Excerpted passage:

=== Section Start ===

The Gross Mismanagement of Mexico’s Oil Industry

Mexico should be rich. Instead, the country provides a disheartening example of what author P.J. O’Rourke might call “making nothing from everything.”

We’ve been trekking around the Pacific Coast – well, a very small part of it – for the past week or so. The stretch between Puerto Vallarta and Sayulita – about 40 miles – boasts some of the most pristine coastland your Aussie-born editor has ever seen. It is the type that might inspire California’s “trustafarian” community to erect multi-million dollar beachfront mansions, around which they would shoot opening credit footage for teen reality shows about the trials and tribulations of the good life. But down here, the towns are tiny, peaceful and conspicuously devoid of L.A.-style bling. Life is simple. Only the occasional fishing or surfing village punctuates enormous swaths of virgin, oceanfront real estate.

The locals, at least from what we’ve seen, are an especially hard-working bunch. By day, they toil under the red-hot sun…and then, when it goes down, they toil some more. What’s more, unlike their depressed, though highly privileged cousins north of the border, they smile like it’s a national sport.

=== Section End ===

Brief A: How long is the stretch of coast between Puerto Vallarta and Sayulita, according to the article on Mexico's oil industry?
Brief B: Carry on the article on Mexico's oil industry, starting right after its last sentence.
The listing after this article isn't needed for anything here.

Source information:
=== Section Start ===

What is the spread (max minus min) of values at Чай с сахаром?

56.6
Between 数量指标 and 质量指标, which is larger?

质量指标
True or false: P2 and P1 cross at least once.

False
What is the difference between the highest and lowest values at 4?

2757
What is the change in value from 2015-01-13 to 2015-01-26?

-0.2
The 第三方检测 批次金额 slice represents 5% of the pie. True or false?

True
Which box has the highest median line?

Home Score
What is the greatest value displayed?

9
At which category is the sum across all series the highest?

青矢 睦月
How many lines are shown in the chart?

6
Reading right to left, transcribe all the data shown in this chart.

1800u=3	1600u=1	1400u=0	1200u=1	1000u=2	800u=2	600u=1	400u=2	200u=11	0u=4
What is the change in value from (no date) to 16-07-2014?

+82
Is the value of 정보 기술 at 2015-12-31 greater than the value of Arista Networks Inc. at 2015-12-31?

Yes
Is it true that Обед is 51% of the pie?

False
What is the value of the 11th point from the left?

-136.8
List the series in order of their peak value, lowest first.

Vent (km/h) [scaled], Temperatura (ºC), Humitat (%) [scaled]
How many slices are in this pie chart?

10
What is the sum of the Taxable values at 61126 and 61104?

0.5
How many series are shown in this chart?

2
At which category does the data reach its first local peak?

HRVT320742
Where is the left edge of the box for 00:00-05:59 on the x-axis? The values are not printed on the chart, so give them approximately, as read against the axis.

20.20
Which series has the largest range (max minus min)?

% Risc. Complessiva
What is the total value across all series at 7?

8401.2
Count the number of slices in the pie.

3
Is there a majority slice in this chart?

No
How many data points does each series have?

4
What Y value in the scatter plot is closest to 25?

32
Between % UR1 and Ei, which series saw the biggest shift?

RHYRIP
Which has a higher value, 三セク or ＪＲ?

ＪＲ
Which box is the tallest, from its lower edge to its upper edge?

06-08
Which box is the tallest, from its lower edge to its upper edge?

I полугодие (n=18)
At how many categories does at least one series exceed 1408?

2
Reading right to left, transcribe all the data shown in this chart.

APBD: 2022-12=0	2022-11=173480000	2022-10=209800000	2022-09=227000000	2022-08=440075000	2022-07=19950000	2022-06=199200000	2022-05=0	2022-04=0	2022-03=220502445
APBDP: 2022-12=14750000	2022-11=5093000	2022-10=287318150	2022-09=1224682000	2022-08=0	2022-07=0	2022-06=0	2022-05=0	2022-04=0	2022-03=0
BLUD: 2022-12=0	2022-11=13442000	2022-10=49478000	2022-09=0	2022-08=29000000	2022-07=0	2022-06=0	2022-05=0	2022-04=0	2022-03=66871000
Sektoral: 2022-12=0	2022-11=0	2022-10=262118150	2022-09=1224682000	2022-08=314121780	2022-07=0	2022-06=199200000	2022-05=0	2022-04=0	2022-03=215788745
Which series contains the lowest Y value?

=== Section End ===

Answer area A: About 40 miles.

Answer area B:
But so what? If a tropical clime and a broadly grinning local workforce were the only ingredients necessary to bake a cake of national economic prosperity, Cuba might be the preferred dessert of the Caribbean. Instead, it barely passes for an econo-Twinkie. (The Mexican captain of a fishing boat we took over the weekend made the point for us: “Ok amigos. Today we go to a beautiful island for your pleasure,” he told the eager crowd. “Are you ready for this? We go to Cuba! Haha… Just joking! We wouldn’t do that to you. You’re our amigos!”)

The real wealth, of course, is to the east, in the Gulf of Mexico. The Cantarell Field, in particular, should have been a boon to this nation. And for a while, it was. Ironically, however, nothing suffers at the hands of bureaucrats quite like raw, capitalistic opportunity and the success it threatens to visit upon ordinary, voting citizens.

With roughly 18 billion barrels of recoverable oil (35 billion in total), the Cantarell Field is roughly one third larger than Alaska’s mighty Prudhoe Bay (with a “measly” 12 billion). What’s more, unlike the extreme arctic conditions in Alaska and the sheer remoteness of the project (at 650 miles north of Anchorage), Mexico’s black gold sits just 50 miles off the coast…and in Caribbean waters of scuba-friendly temperature.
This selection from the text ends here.